**Source records:**
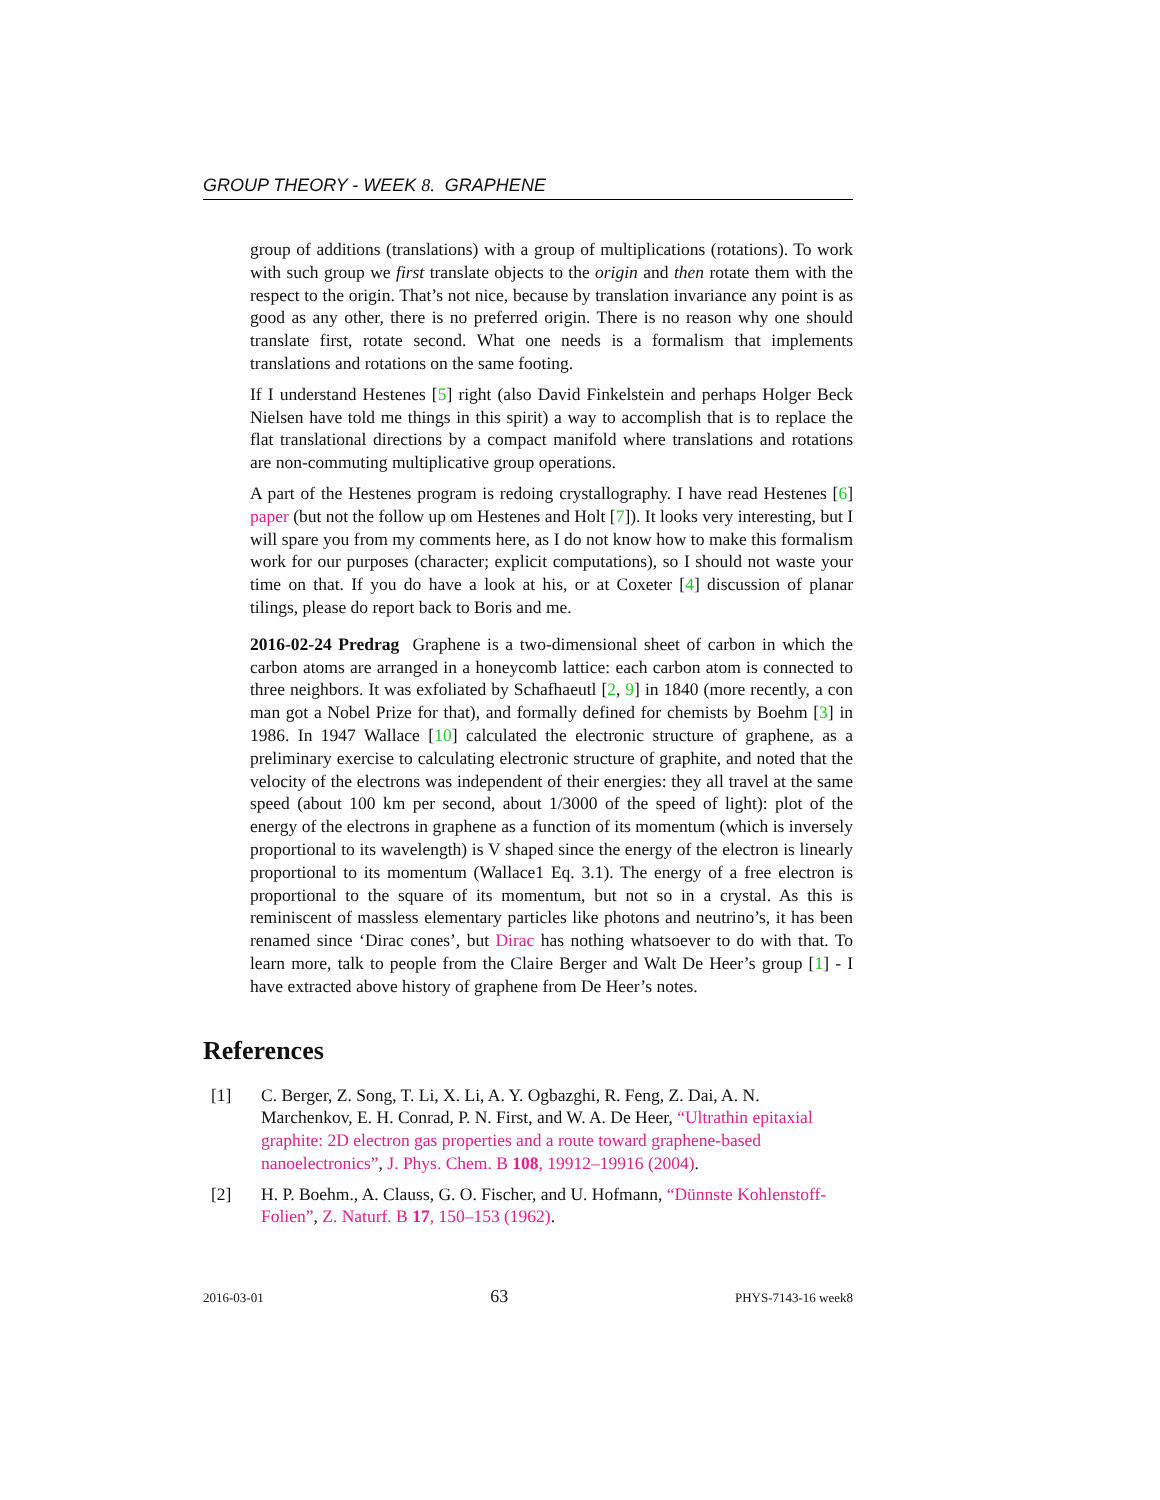GROUP THEORY - WEEK 8. GRAPHENE
group of additions (translations) with a group of multiplications (rotations). To work with such group we first translate objects to the origin and then rotate them with the respect to the origin. That’s not nice, because by translation invariance any point is as good as any other, there is no preferred origin. There is no reason why one should translate first, rotate second. What one needs is a formalism that implements translations and rotations on the same footing.
If I understand Hestenes [5] right (also David Finkelstein and perhaps Holger Beck Nielsen have told me things in this spirit) a way to accomplish that is to replace the flat translational directions by a compact manifold where translations and rotations are non-commuting multiplicative group operations.
A part of the Hestenes program is redoing crystallography. I have read Hestenes [6] paper (but not the follow up om Hestenes and Holt [7]). It looks very interesting, but I will spare you from my comments here, as I do not know how to make this formalism work for our purposes (character; explicit computations), so I should not waste your time on that. If you do have a look at his, or at Coxeter [4] discussion of planar tilings, please do report back to Boris and me.
2016-02-24 Predrag Graphene is a two-dimensional sheet of carbon in which the carbon atoms are arranged in a honeycomb lattice: each carbon atom is connected to three neighbors. It was exfoliated by Schafhaeutl [2, 9] in 1840 (more recently, a con man got a Nobel Prize for that), and formally defined for chemists by Boehm [3] in 1986. In 1947 Wallace [10] calculated the electronic structure of graphene, as a preliminary exercise to calculating electronic structure of graphite, and noted that the velocity of the electrons was independent of their energies: they all travel at the same speed (about 100 km per second, about 1/3000 of the speed of light): plot of the energy of the electrons in graphene as a function of its momentum (which is inversely proportional to its wavelength) is V shaped since the energy of the electron is linearly proportional to its momentum (Wallace1 Eq. 3.1). The energy of a free electron is proportional to the square of its momentum, but not so in a crystal. As this is reminiscent of massless elementary particles like photons and neutrino’s, it has been renamed since ‘Dirac cones’, but Dirac has nothing whatsoever to do with that. To learn more, talk to people from the Claire Berger and Walt De Heer’s group [1] - I have extracted above history of graphene from De Heer’s notes.
References
[1] C. Berger, Z. Song, T. Li, X. Li, A. Y. Ogbazghi, R. Feng, Z. Dai, A. N. Marchenkov, E. H. Conrad, P. N. First, and W. A. De Heer, “Ultrathin epitaxial graphite: 2D electron gas properties and a route toward graphene-based nanoelectronics”, J. Phys. Chem. B 108, 19912–19916 (2004).
[2] H. P. Boehm., A. Clauss, G. O. Fischer, and U. Hofmann, “Dünnste Kohlenstoff-Folien”, Z. Naturf. B 17, 150–153 (1962).
2016-03-01 63 PHYS-7143-16 week8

**Task requirements:**
Report every line in the data that holds "formalism", copying each one.

**Response:**
group of additions (translations) with a group of multiplications (rotations). To work with such group we first translate objects to the origin and then rotate them with the respect to the origin. That’s not nice, because by translation invariance any point is as good as any other, there is no preferred origin. There is no reason why one should translate first, rotate second. What one needs is a formalism that implements translations and rotations on the same footing.
A part of the Hestenes program is redoing crystallography. I have read Hestenes [6] paper (but not the follow up om Hestenes and Holt [7]). It looks very interesting, but I will spare you from my comments here, as I do not know how to make this formalism work for our purposes (character; explicit computations), so I should not waste your time on that. If you do have a look at his, or at Coxeter [4] discussion of planar tilings, please do report back to Boris and me.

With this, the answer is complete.